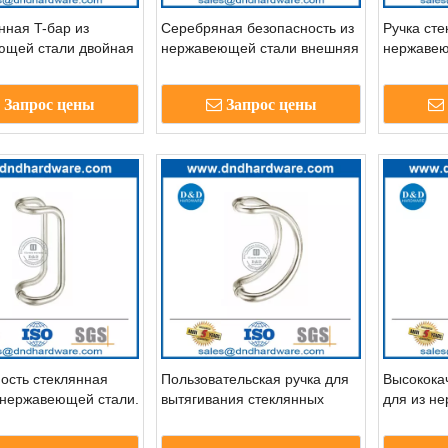
ная T-бар из
Серебряная безопасность из
Ручка сте
ющей стали двойная
нержавеющей стали внешняя
нержавею
я стеклянной двери
стеклянная дверь Mitred
1
ручка-ddph002
Запрос цены
Запрос цены
ость стеклянная
Пользовательская ручка для
Высокока
 нержавеющей стали.
вытягивания стеклянных
для из н
дверей из нержавеющей
для внутр
стали DDPH006
DDPH007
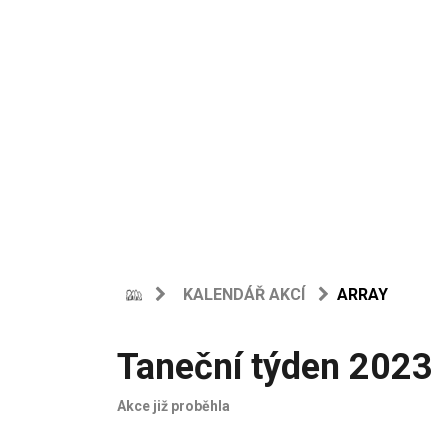
KALENDÁŘ AKCÍ
ARRAY
Taneční týden 2023
Akce již proběhla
────────────────
What the exercise asks:
Excluding the pictures, output every entry above without alteration.

Response to the task:
ная T-бар из
Серебряная безопасность из
Ручка сте
ющей стали двойная
нержавеющей стали внешняя
нержавею
я стеклянной двери
стеклянная дверь Mitred
1
ручка-ddph002
Запрос цены
Запрос цены
ость стеклянная
Пользовательская ручка для
Высокока
 нержавеющей стали.
вытягивания стеклянных
для из н
дверей из нержавеющей
для внутр
стали DDPH006
DDPH007
KALENDÁŘ AKCÍ
ARRAY
Taneční týden 2023
Akce již proběhla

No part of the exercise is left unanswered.